Various communities in North Bengal—such as Bengalis, Nepalis, Adivasis, and Rajbanshis—opposed the proposal for a separate North Bengal and any division of West Bengal.

On 24 July 2023, BJP state president and Member of Parliament Sukanta Majumdar proposed including the eight districts of North Bengal under the North Eastern Council without dividing West Bengal. However, Kurseong MLA Bishnu Prasad Sharma opposed it. Trinamool called Sukanta's proposal "separatist." Trinamool spokesperson Riju Dutta labeled the BJP "anti-Bengal" and "anti-Bengali" for the proposal.

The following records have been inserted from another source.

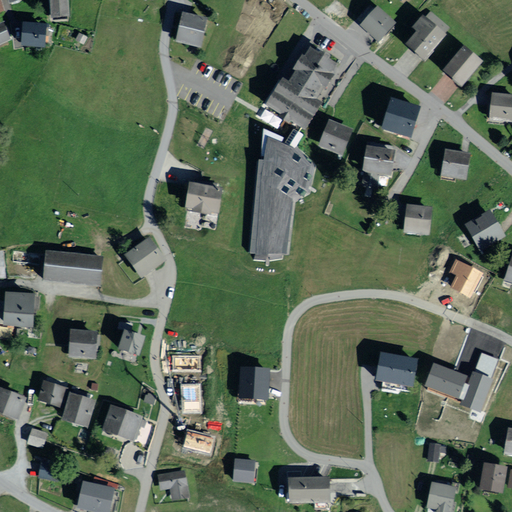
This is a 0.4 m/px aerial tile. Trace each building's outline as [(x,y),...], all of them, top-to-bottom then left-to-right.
[(69,0),(53,0),(55,17),(71,15),(69,0)] [(264,46),(288,8),(274,0),(261,0),(252,14),(254,16),(257,17),(246,35),(264,46)] [(377,12),(365,26),(379,39),(387,30),(391,25),(377,12)] [(420,35),(411,44),(425,57),(449,30),(431,13),(415,30),(417,32),(420,35)] [(207,20),(186,15),(180,40),(201,45),(207,20)] [(6,23),(0,25),(0,43),(13,37),(6,23)] [(48,25),(28,24),(27,44),(48,45),(48,25)] [(87,38),(79,33),(75,40),(83,45),(87,38)] [(465,51),(448,73),(462,85),(480,63),(465,51)] [(271,108),(303,130),(320,104),(314,100),(336,68),(312,52),(291,83),(290,85),(287,83),(271,108)] [(511,94),(493,93),(490,118),(511,120),(511,114),(511,94)] [(393,103),(385,130),(410,137),(414,125),(418,110),(393,103)] [(332,125),(323,148),(342,155),(350,132),(342,129),(332,125)] [(303,136),(293,129),(287,143),(263,131),(253,260),(283,260),(293,203),(310,194),(316,165),(298,146),(303,136)] [(383,172),(392,174),(395,154),(369,150),(366,170),(383,172)] [(446,153),(443,173),(466,176),(469,156),(446,153)] [(221,192),(194,188),(191,208),(217,213),(221,192)] [(407,229),(427,231),(429,212),(410,209),(407,229)] [(480,249),(505,236),(494,215),(469,227),(480,249)] [(152,240),(130,257),(141,272),(164,256),(152,240)] [(48,256),(45,282),(101,288),(103,262),(48,256)] [(471,296),(480,275),(457,264),(453,273),(459,275),(453,288),(471,296)] [(37,295),(7,293),(6,321),(36,322),(37,295)] [(471,329),(454,372),(472,379),(481,355),(498,362),(506,343),(488,336),(471,329)] [(96,331),(72,330),(71,355),(95,356),(96,331)] [(128,331),(120,354),(136,360),(145,337),(128,331)] [(175,370),(197,370),(197,358),(175,359),(175,370)] [(384,359),(380,382),(411,387),(415,364),(384,359)] [(463,380),(436,370),(429,386),(457,397),(463,380)] [(480,410),(490,383),(473,377),(463,403),(480,410)] [(66,387),(46,381),(40,401),(61,407),(66,387)] [(0,388),(0,411),(18,417),(25,396),(0,388)] [(74,395),(66,420),(87,426),(95,402),(74,395)] [(113,409),(105,431),(133,440),(140,418),(113,409)] [(34,431),(30,441),(42,446),(46,435),(34,431)] [(210,441),(189,436),(187,446),(207,451),(210,441)] [(442,444),(430,442),(427,462),(439,464),(442,444)] [(236,461),(234,482),(254,484),(256,463),(236,461)] [(59,464),(43,462),(41,478),(57,480),(59,464)] [(508,468),(484,464),(479,490),(503,494),(508,468)] [(175,499),(186,498),(184,474),(160,477),(161,488),(173,487),(175,499)] [(117,488),(85,480),(80,505),(112,511),(117,488)] [(330,480),(292,481),(293,502),(330,501),(330,480)] [(431,482),(426,508),(445,511),(450,511),(456,488),(431,482)]
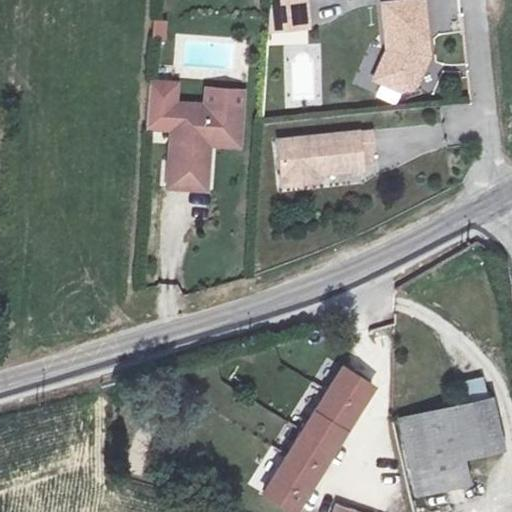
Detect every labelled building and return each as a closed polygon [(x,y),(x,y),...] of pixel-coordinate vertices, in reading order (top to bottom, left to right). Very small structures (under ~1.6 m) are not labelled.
[(266,0),(269,35),(311,32),(309,0),(266,0)] [(435,1),(396,5),(401,51),(398,67),(406,68),(402,84),(424,89),(436,82),(441,56),(435,1)] [(406,68),(398,67),(394,83),(402,84),(406,68)] [(185,109),(180,193),(219,195),(221,148),(221,143),(221,139),(251,140),(253,113),(185,109)] [(375,136),(295,144),(299,180),(321,178),(322,186),(335,185),(334,177),(378,172),(375,136)] [(251,140),(221,139),(221,148),(251,150),(251,140)] [(321,178),(299,180),(300,189),(322,186),(321,178)] [(372,308),(390,301),(401,296),(397,283),(389,288),(367,294),(369,298),(372,308)] [(343,368),(269,488),(300,505),(362,406),(352,398),(363,381),(343,368)] [(506,450),(488,398),(403,418),(410,501),(469,484),(463,469),(506,450)]
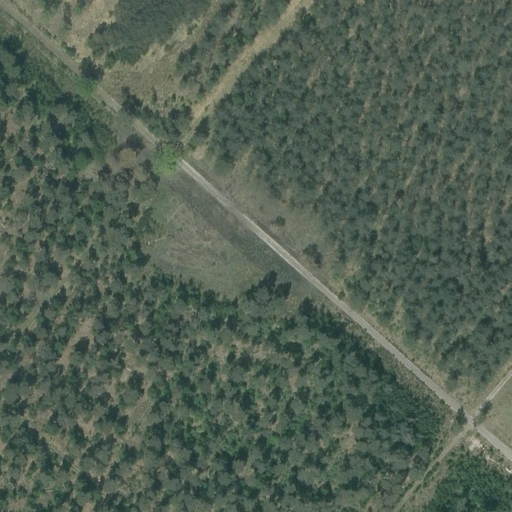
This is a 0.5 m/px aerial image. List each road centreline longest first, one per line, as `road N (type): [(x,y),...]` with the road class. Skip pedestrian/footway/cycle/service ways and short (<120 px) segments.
road 1 (track): [(0,5),(511,466)]
road 2 (track): [(303,0),(0,363)]
road 3 (track): [(396,511),(511,374)]
road 4 (track): [(114,511),(0,410)]
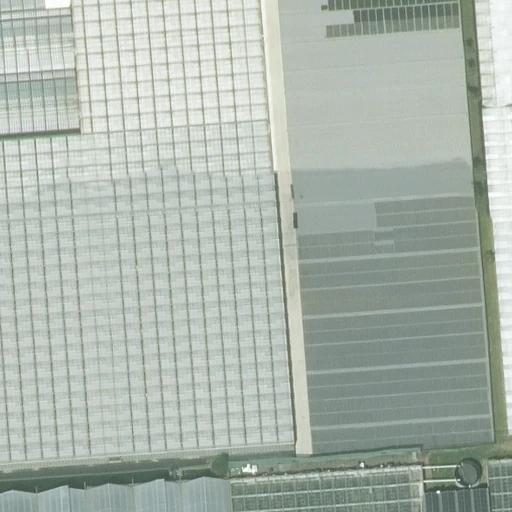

On 25 July, another Member of Parliament, Nishikant Dubey, demanded the creation of a separate union territory comprising Malda and Murshidabad districts of West Bengal, Araria, Katihar, and Kishanganj districts of Bihar, and the Santhal Pargana region of Jharkhand. According to him, the Hindu and tribal populations in those areas are declining due to an increase in the number of Bangladeshi immigrants.

On 29 July, Chief Minister Mamata Banerjee opposed the division of West Bengal in the Legislative Assembly.